Return to site

Fossil Hunting in the Deep

The tropical Pacific is one of the least productive areas of any ocean. Sedimentation rate to the seafloor 4km below us is barely measurable, in the order of a few millimetres per 1000 years (influenced a bit by topography). Our trawl, and a few hours of video have revealed lots of shark teeth on or in the mud on the seafloor. This might be unremarkable, after all sharks lose their teeth all the time…but many of these teeth are huge…

broken image

These huge teeth are between 3 and 16 million years old, and yet they are just sitting there, on the seafloor as though they’d dropped yesterday. This really illustrates how low the supply of sediment is to the seafloor and how difficult it must be to make a living for the animals that we’re finding.

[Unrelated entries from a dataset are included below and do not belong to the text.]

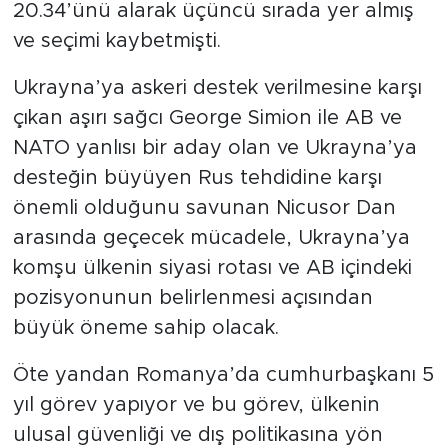
20.34’ünü alarak üçüncü sırada yer almış
ve seçimi kaybetmişti.
Ukrayna’ya askeri destek verilmesine karşı
çıkan aşırı sağcı George Simion ile AB ve
NATO yanlısı bir aday olan ve Ukrayna’ya
desteğin büyüyen Rus tehdidine karşı
önemli olduğunu savunan Nicusor Dan
arasında geçecek mücadele, Ukrayna’ya
komşu ülkenin siyasi rotası ve AB içindeki
pozisyonunun belirlenmesi açısından
büyük öneme sahip olacak.
Öte yandan Romanya’da cumhurbaşkanı 5
yıl görev yapıyor ve bu görev, ülkenin
ulusal güvenliği ve dış politikasına yön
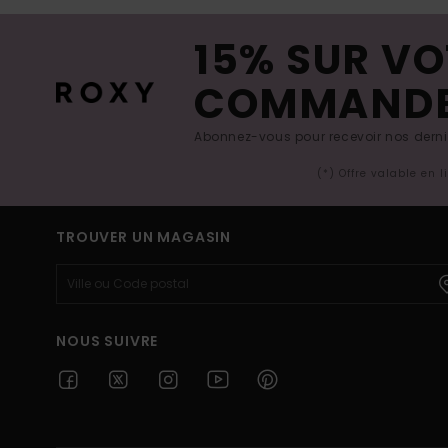
15% SUR VO
COMMAND
Abonnez-vous pour recevoir nos derniè
(*) Offre valable en 
TROUVER UN MAGASIN
NOUS SUIVRE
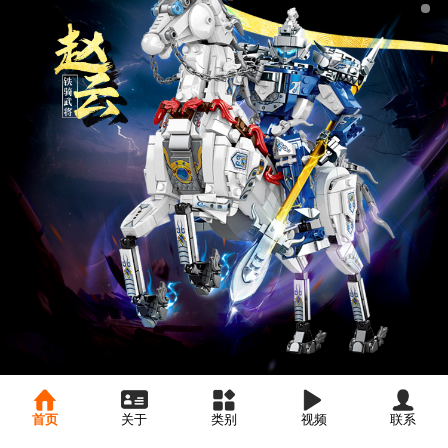
首页
关于
类别
视频
联系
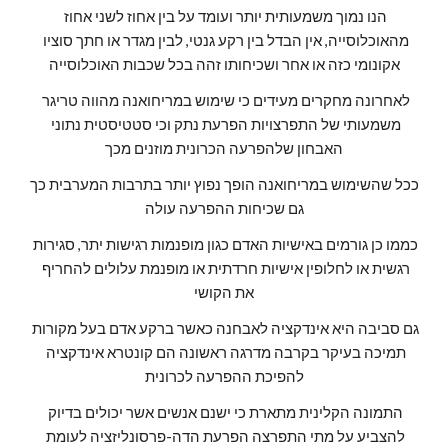
הנו נמוך משמעותית יותר ועומד על בין אחוז לשני אחוז 
מהאוכלוסייה, אין הבדל בין רקע גנטי, לבין מגדר או חתך סוציו 
אקונומי כזה או אחר ושכיחותו זהה בכל שכבות האוכלוסייה
לאחרונה מחקרים מעידים כי שימוש במריחואנה מהווה טריגר 
משמעותי של התפרצויות הפרעת נתק וכי סטטיסטית נתוני 
האבחון שלהפרעה הכרונית מוזנים מכך
ככל שהשימוש במריחואנה הופך נפוץ יותר בתרבות המערבית כך 
גם שכיחות ההפרעה עולה
כממו כן גורמים באישיות האדם כגון מופנמות רגישות יתר, סגירות 
רגשית או לחלופין אישיות חרדתית או מופנמת עלולים להחריף 
את הקושי
גם סביבה היא אינדקציה לאבחנה כאשר ברקע אדם בעל מקורות 
תמיכה בעיקר בקרבה מדרגה ראשונה הם קונטרא אינדקציה 
להפיכת ההפרעה לכרונית
התמונה הקלינית מתארת כי ישנם אנשים אשר יכולים בדיוק 
להצביע על מתי התפרצה הפרעת הדה-פרסונליזציה לעומת 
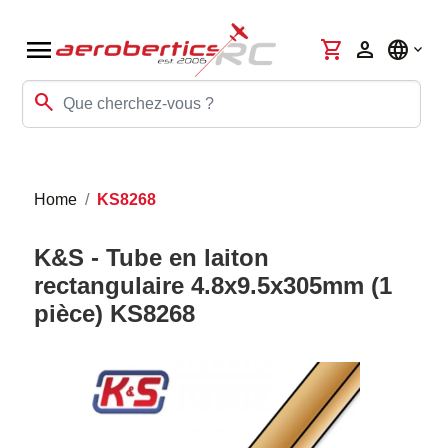
menu
shopping_cart
person
language
search
Home
KS8268
K&S - Tube en laiton
rectangulaire 4.8x9.5x305mm (1
pièce) KS8268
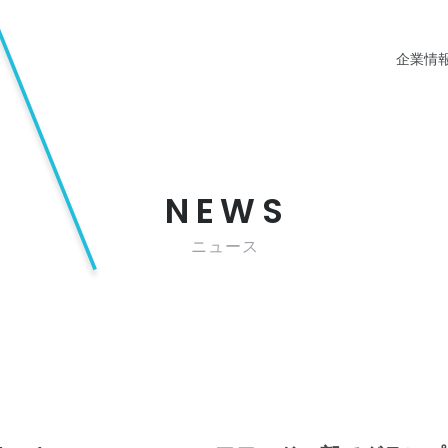
企業情
NEWS
ニュース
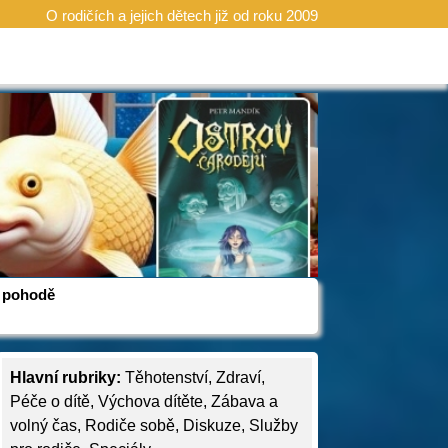
O rodičích a jejich dětech již od roku 2009
 v pohodě
Hlavní rubriky:
Těhotenství
,
Zdraví
,
Péče o dítě
,
Výchova dítěte
,
Zábava a
volný čas
,
Rodiče sobě
,
Diskuze
,
Služby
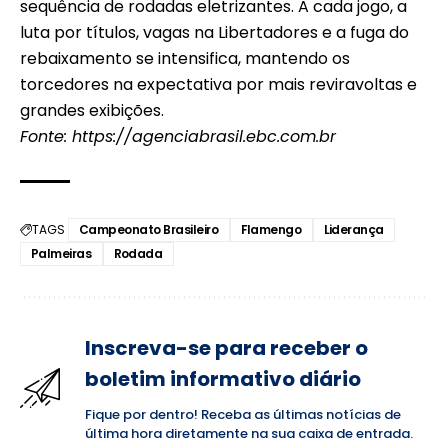
sequência de rodadas eletrizantes. A cada jogo, a
luta por títulos, vagas na Libertadores e a fuga do
rebaixamento se intensifica, mantendo os
torcedores na expectativa por mais reviravoltas e
grandes exibições.
Fonte:
https://agenciabrasil.ebc.com.br
TAGS
Campeonato Brasileiro
Flamengo
Liderança
Palmeiras
Rodada
Inscreva-se para receber o
boletim informativo diário
Fique por dentro! Receba as últimas notícias de
última hora diretamente na sua caixa de entrada.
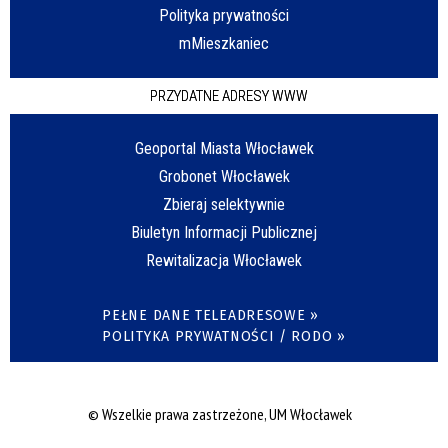
Polityka prywatności
mMieszkaniec
PRZYDATNE ADRESY WWW
Geoportal Miasta Włocławek
Grobonet Włocławek
Zbieraj selektywnie
Biuletyn Informacji Publicznej
Rewitalizacja Włocławek
PEŁNE DANE TELEADRESOWE »
POLITYKA PRYWATNOŚCI / RODO »
© Wszelkie prawa zastrzeżone, UM Włocławek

These teeth come from a species of shark called Carcharodon megalodon. It was similar to the well-known Great White Shark of today (Carcharodon carcharius) but could grow to around 18m long, ate whales and could weigh as much as 50 tons. Since sharks have a skeleton mostly made of cartilage, fossils of other bones are quite rare so it’s difficult to know exactly how big Megalodon might have been. Taking information from modern sharks, it’s estimated that a Megalodon would have had 250 – 300 teeth in a mouth 2 metres wide!